Please output every entry below exactly as written, leaving out any pictures.
*****
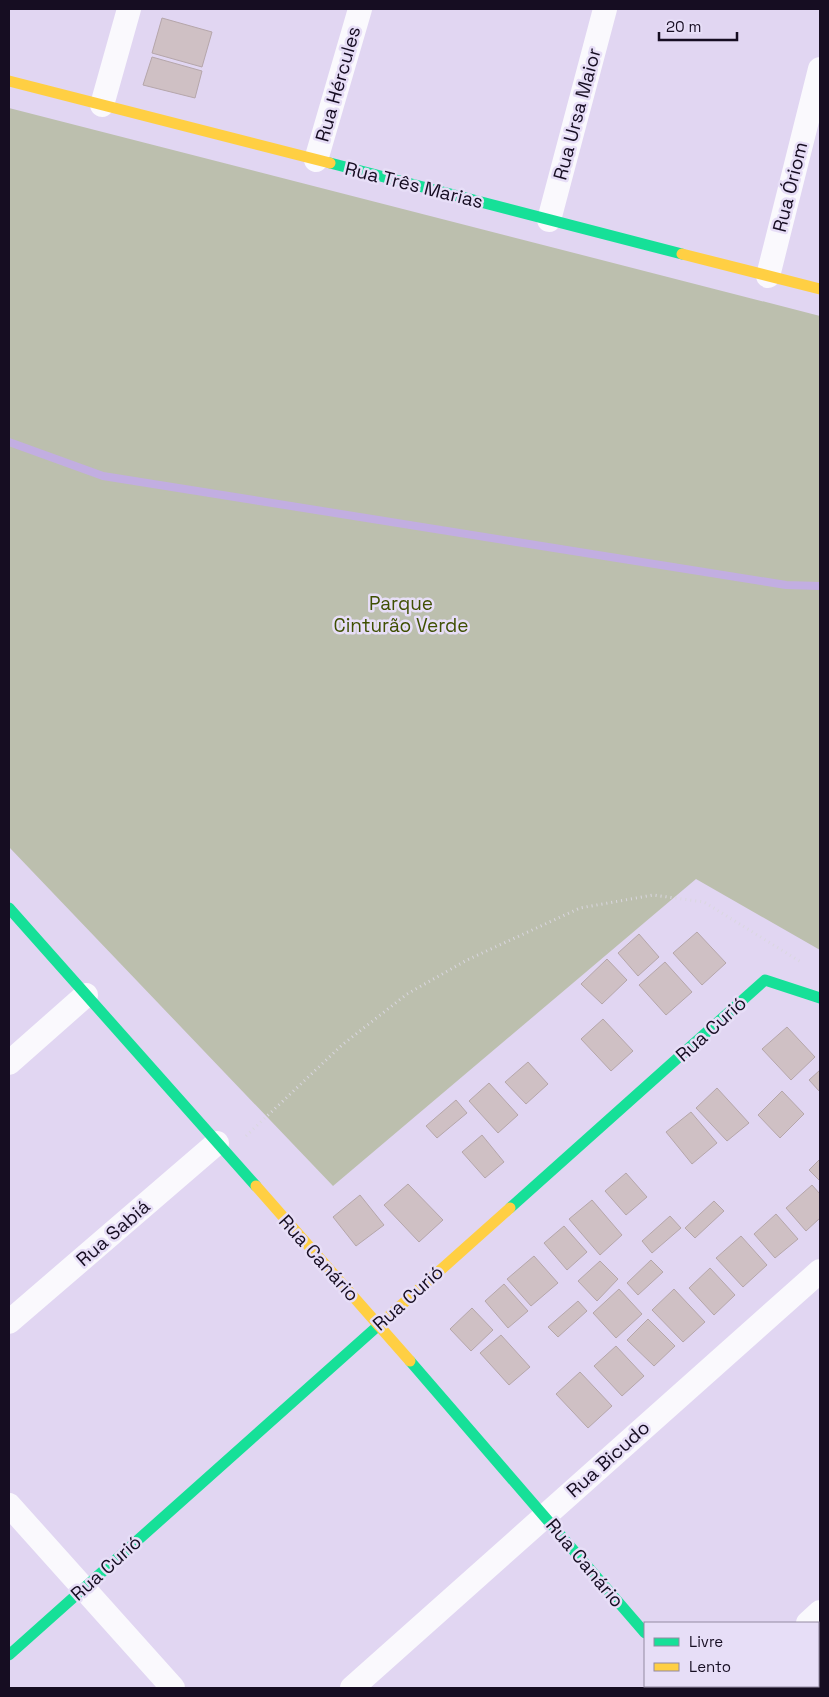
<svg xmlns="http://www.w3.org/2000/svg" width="829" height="1697" font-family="'Space Grotesk',sans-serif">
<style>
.green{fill:#bcbfae}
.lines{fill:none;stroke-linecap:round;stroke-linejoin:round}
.stream{stroke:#c2aee1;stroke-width:8}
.building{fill:#cfc0c4;stroke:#b5a6aa}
.path{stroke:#dad7e0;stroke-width:3;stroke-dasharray:1 4;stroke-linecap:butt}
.street{stroke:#faf9fd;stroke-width:24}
.fast{stroke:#16e098;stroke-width:11}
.slow{stroke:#ffcf43;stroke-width:11}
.labels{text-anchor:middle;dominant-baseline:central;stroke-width:5;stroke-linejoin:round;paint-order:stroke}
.street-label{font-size:19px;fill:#160d22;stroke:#e7def7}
.park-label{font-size:19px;fill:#3f4f02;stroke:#e7def7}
</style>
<rect width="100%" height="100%" fill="#e1d6f2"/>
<path class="green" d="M9,108L820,316V950L696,879L333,1186L9,847Z"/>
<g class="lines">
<path class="stream" d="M9,442L103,476L786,585L820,586"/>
</g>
<path class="building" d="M162,18L212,32L202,67L152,53Z
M152,57L202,71L195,98L143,85Z
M697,932L726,963L702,985L673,953Z
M639,934L659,957L638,976L618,953Z
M607,959L627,980L602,1004L581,984Z
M665,962L692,992L666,1015L639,985Z
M603,1019L633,1051L611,1071L581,1039Z
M787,1027L815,1057L791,1080L762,1049Z
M528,1062L548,1084L526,1104L505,1082Z
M820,1070V1092L809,1080Z
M489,1083L518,1115L498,1133L469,1101Z
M717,1088L749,1123L727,1141L696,1108Z
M782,1091L804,1114L780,1138L758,1115Z
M456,1100L467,1113L437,1138L426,1126Z
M691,1112L717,1143L692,1164L666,1132Z
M482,1135L504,1162L485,1178L462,1152Z
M820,1159V1181L809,1170Z
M626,1173L647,1197L626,1215L605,1191Z
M408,1184L443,1220L419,1242L384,1205Z
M812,1185L820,1194V1218L806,1231L786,1208Z
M360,1195L384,1225L356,1246L333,1217Z
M592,1200L622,1235L600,1255L569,1219Z
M714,1201L724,1211L695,1238L685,1228Z
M776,1214L798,1239L775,1258L754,1234Z
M670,1216L681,1228L652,1253L642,1241Z
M564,1226L587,1252L567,1270L544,1243Z
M741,1236L767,1265L743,1287L716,1258Z
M534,1256L558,1283L531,1306L507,1279Z
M651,1260L663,1272L638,1295L627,1283Z
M600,1261L618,1279L597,1301L578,1281Z
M710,1268L735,1295L714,1315L689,1288Z
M504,1284L528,1311L508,1328L485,1301Z
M619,1289L642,1314L616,1338L593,1313Z
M674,1289L705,1322L683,1342L652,1310Z
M578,1301L587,1311L558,1337L548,1327Z
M472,1308L493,1330L471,1351L450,1329Z
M648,1319L675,1346L654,1366L627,1340Z
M501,1335L530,1367L509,1385L480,1353Z
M616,1346L644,1376L622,1396L594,1366Z
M580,1372L612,1406L588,1428L556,1394Z"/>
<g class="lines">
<path class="path" d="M246,1136L342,1045L407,994L467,960L580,908L653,895L704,902L801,962"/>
<path class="street" d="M102,105L129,9
M316,160L360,9
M549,220L605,9
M768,276L820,69
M9,1063L86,995
M9,1322L217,1143
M9,1505L173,1688
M808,1623L820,1612
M690,1686L692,1688
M352,1688L820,1271
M734,1688L737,1686"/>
<path class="fast" d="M330,163L682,254
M9,908L256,1186
M510,1208L765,980L820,998
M410,1361L645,1633
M9,1655L380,1324"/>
<path class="slow" d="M9,81L330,163
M682,254L820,289
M256,1186L410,1361
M380,1324L510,1208"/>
</g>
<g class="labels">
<g class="street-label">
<text transform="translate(338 84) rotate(-74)">Rua Hércules</text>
<text transform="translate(577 114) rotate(-75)">Rua Ursa Maior</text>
<text transform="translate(414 185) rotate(14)">Rua Três Marias</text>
<text transform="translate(790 187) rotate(-76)">Rua Óriom</text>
<text transform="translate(711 1029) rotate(-42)">Rua Curió</text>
<text transform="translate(113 1233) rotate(-41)">Rua Sabiá</text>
<text transform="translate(319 1258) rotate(48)">Rua Canário</text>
<text transform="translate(408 1298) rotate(-42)">Rua Curió</text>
<text transform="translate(608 1459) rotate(-42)">Rua Bicudo</text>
<text transform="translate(585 1563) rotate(50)">Rua Canário</text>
<text transform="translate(106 1568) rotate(-42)">Rua Curió</text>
</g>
<g class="park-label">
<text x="401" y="603">Parque<tspan x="401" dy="22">Cinturão Verde</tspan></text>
</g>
</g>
<rect width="829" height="1697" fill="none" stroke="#160d22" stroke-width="20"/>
<rect x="644" y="1622" width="175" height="65" fill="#e7def7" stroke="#938aa2"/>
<rect x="654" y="1638" width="25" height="8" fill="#16e098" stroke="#938aa2"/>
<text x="689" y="1647" font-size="15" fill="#160d22">Livre</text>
<rect x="654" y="1663" width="25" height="8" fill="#ffcf43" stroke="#938aa2"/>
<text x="689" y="1672" font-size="15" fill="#160d22">Lento</text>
<path d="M659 32v8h78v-8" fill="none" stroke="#160d22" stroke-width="2.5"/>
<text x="666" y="32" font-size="15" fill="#160d22" stroke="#e7def7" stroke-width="4" paint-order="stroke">20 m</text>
</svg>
*****
Task answer —
<svg xmlns="http://www.w3.org/2000/svg" width="829" height="1697" font-family="'Space Grotesk',sans-serif">
<style>
.green{fill:#bcbfae}
.lines{fill:none;stroke-linecap:round;stroke-linejoin:round}
.stream{stroke:#c2aee1;stroke-width:8}
.building{fill:#cfc0c4;stroke:#b5a6aa}
.path{stroke:#dad7e0;stroke-width:3;stroke-dasharray:1 4;stroke-linecap:butt}
.street{stroke:#faf9fd;stroke-width:24}
.fast{stroke:#16e098;stroke-width:11}
.slow{stroke:#ffcf43;stroke-width:11}
.labels{text-anchor:middle;dominant-baseline:central;stroke-width:5;stroke-linejoin:round;paint-order:stroke}
.street-label{font-size:19px;fill:#160d22;stroke:#e7def7}
.park-label{font-size:19px;fill:#3f4f02;stroke:#e7def7}
</style>
<rect width="100%" height="100%" fill="#e1d6f2"/>
<path class="green" d="M9,108L820,316V950L696,879L333,1186L9,847Z"/>
<g class="lines">
<path class="stream" d="M9,442L103,476L786,585L820,586"/>
</g>
<path class="building" d="M162,18L212,32L202,67L152,53Z
M152,57L202,71L195,98L143,85Z
M697,932L726,963L702,985L673,953Z
M639,934L659,957L638,976L618,953Z
M607,959L627,980L602,1004L581,984Z
M665,962L692,992L666,1015L639,985Z
M603,1019L633,1051L611,1071L581,1039Z
M787,1027L815,1057L791,1080L762,1049Z
M528,1062L548,1084L526,1104L505,1082Z
M820,1070V1092L809,1080Z
M489,1083L518,1115L498,1133L469,1101Z
M717,1088L749,1123L727,1141L696,1108Z
M782,1091L804,1114L780,1138L758,1115Z
M456,1100L467,1113L437,1138L426,1126Z
M691,1112L717,1143L692,1164L666,1132Z
M482,1135L504,1162L485,1178L462,1152Z
M820,1159V1181L809,1170Z
M626,1173L647,1197L626,1215L605,1191Z
M408,1184L443,1220L419,1242L384,1205Z
M812,1185L820,1194V1218L806,1231L786,1208Z
M360,1195L384,1225L356,1246L333,1217Z
M592,1200L622,1235L600,1255L569,1219Z
M714,1201L724,1211L695,1238L685,1228Z
M776,1214L798,1239L775,1258L754,1234Z
M670,1216L681,1228L652,1253L642,1241Z
M564,1226L587,1252L567,1270L544,1243Z
M741,1236L767,1265L743,1287L716,1258Z
M534,1256L558,1283L531,1306L507,1279Z
M651,1260L663,1272L638,1295L627,1283Z
M600,1261L618,1279L597,1301L578,1281Z
M710,1268L735,1295L714,1315L689,1288Z
M504,1284L528,1311L508,1328L485,1301Z
M619,1289L642,1314L616,1338L593,1313Z
M674,1289L705,1322L683,1342L652,1310Z
M578,1301L587,1311L558,1337L548,1327Z
M472,1308L493,1330L471,1351L450,1329Z
M648,1319L675,1346L654,1366L627,1340Z
M501,1335L530,1367L509,1385L480,1353Z
M616,1346L644,1376L622,1396L594,1366Z
M580,1372L612,1406L588,1428L556,1394Z"/>
<g class="lines">
<path class="path" d="M246,1136L342,1045L407,994L467,960L580,908L653,895L704,902L801,962"/>
<path class="street" d="M102,105L129,9
M316,160L360,9
M549,220L605,9
M768,276L820,69
M9,1063L86,995
M9,1322L217,1143
M9,1505L173,1688
M808,1623L820,1612
M690,1686L692,1688
M352,1688L820,1271
M734,1688L737,1686"/>
<path class="fast" d="M330,163L682,254
M9,908L256,1186
M510,1208L765,980L820,998
M410,1361L645,1633
M9,1655L380,1324"/>
<path class="slow" d="M9,81L330,163
M682,254L820,289
M256,1186L410,1361
M380,1324L510,1208"/>
</g>
<g class="labels">
<g class="street-label">
<text transform="translate(338 84) rotate(-74)">Rua Hércules</text>
<text transform="translate(577 114) rotate(-75)">Rua Ursa Maior</text>
<text transform="translate(414 185) rotate(14)">Rua Três Marias</text>
<text transform="translate(790 187) rotate(-76)">Rua Óriom</text>
<text transform="translate(711 1029) rotate(-42)">Rua Curió</text>
<text transform="translate(113 1233) rotate(-41)">Rua Sabiá</text>
<text transform="translate(319 1258) rotate(48)">Rua Canário</text>
<text transform="translate(408 1298) rotate(-42)">Rua Curió</text>
<text transform="translate(608 1459) rotate(-42)">Rua Bicudo</text>
<text transform="translate(585 1563) rotate(50)">Rua Canário</text>
<text transform="translate(106 1568) rotate(-42)">Rua Curió</text>
</g>
<g class="park-label">
<text x="401" y="603">Parque<tspan x="401" dy="22">Cinturão Verde</tspan></text>
</g>
</g>
<rect width="829" height="1697" fill="none" stroke="#160d22" stroke-width="20"/>
<rect x="644" y="1622" width="175" height="65" fill="#e7def7" stroke="#938aa2"/>
<rect x="654" y="1638" width="25" height="8" fill="#16e098" stroke="#938aa2"/>
<text x="689" y="1647" font-size="15" fill="#160d22">Livre</text>
<rect x="654" y="1663" width="25" height="8" fill="#ffcf43" stroke="#938aa2"/>
<text x="689" y="1672" font-size="15" fill="#160d22">Lento</text>
<path d="M659 32v8h78v-8" fill="none" stroke="#160d22" stroke-width="2.5"/>
<text x="666" y="32" font-size="15" fill="#160d22" stroke="#e7def7" stroke-width="4" paint-order="stroke">20 m</text>
</svg>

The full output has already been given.